Four Ways Foreign Policy Could Change, and One Way It Won’t

By Richard Fontaine

The blue wave that crested over the U.S. House of Representatives yesterday was just large enough to usher in a Democratic majority for the first time in eight years. Because the president retains extraordinary powers to manage international affairs, foreign policy and national security may seem like the least likely areas to look for change in the new era. But Democrats may well force a shift in Washington’s approach to the world.

First and most obvious, they could make their presence felt on trade.

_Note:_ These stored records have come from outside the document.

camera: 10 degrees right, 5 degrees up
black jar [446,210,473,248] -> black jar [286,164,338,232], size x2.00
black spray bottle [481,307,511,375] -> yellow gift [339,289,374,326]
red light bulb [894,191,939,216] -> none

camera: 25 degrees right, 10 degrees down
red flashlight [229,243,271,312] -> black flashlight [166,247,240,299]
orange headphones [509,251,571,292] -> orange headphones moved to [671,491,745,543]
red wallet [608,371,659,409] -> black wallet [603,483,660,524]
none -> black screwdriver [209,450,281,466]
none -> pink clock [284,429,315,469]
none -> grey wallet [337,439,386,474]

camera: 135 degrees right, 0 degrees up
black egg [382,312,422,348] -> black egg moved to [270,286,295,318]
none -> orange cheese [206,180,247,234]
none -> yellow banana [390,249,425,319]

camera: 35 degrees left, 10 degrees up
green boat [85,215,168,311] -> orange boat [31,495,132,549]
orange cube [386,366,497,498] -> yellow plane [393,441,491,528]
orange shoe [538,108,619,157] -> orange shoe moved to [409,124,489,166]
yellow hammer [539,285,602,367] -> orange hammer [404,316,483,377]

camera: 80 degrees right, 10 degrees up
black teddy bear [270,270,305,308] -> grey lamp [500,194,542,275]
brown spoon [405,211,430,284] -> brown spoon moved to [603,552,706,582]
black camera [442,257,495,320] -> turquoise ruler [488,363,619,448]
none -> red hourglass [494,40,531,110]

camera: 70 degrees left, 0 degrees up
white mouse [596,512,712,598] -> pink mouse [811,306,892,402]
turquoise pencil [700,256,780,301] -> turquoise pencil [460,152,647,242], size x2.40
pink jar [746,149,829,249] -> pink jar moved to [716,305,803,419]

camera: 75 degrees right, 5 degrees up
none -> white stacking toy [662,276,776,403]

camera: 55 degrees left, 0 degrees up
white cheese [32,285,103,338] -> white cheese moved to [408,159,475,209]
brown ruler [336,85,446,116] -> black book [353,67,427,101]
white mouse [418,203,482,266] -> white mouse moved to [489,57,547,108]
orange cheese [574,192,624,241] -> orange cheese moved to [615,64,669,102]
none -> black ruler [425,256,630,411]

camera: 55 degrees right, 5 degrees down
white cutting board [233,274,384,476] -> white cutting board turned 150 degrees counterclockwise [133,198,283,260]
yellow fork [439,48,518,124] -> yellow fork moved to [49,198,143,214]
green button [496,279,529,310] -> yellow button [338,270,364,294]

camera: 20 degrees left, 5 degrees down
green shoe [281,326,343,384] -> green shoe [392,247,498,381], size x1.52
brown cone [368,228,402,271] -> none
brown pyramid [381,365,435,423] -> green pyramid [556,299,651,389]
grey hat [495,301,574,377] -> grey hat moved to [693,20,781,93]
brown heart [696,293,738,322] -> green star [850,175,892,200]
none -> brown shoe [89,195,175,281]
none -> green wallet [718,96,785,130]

President Donald Trump will face an early test when he seeks passage next year of the United States–Mexico–Canada Trade Agreement, the successor to NAFTA. Democratic support for the pact (especially among members from farm states), particularly in light of Trump’s threat to withdraw from NAFTA, is probable but uncertain.

In trade talks with Japan, a Democratic House may induce the administration to seek higher labor and environmental standards to attract sufficient support, especially if Trump also hopes for subsequent deals with the European Union and the United Kingdom. And Representative Richard Neal, likely the incoming chair of the House Committee on Ways and Means, has already signaled his opposition to any deal with the Philippines, given Manila’s human-rights record.

Second, the administration should expect more pressure to enforce Russia sanctions, and perhaps add more. Along the same lines, the House will take a closer look at past and present Russian meddling in U.S. elections. These investigations could be constructive, and closer House-Senate cooperation would go a long way toward presenting a united political front in the face of Moscow’s continuing efforts to undermine American democracy.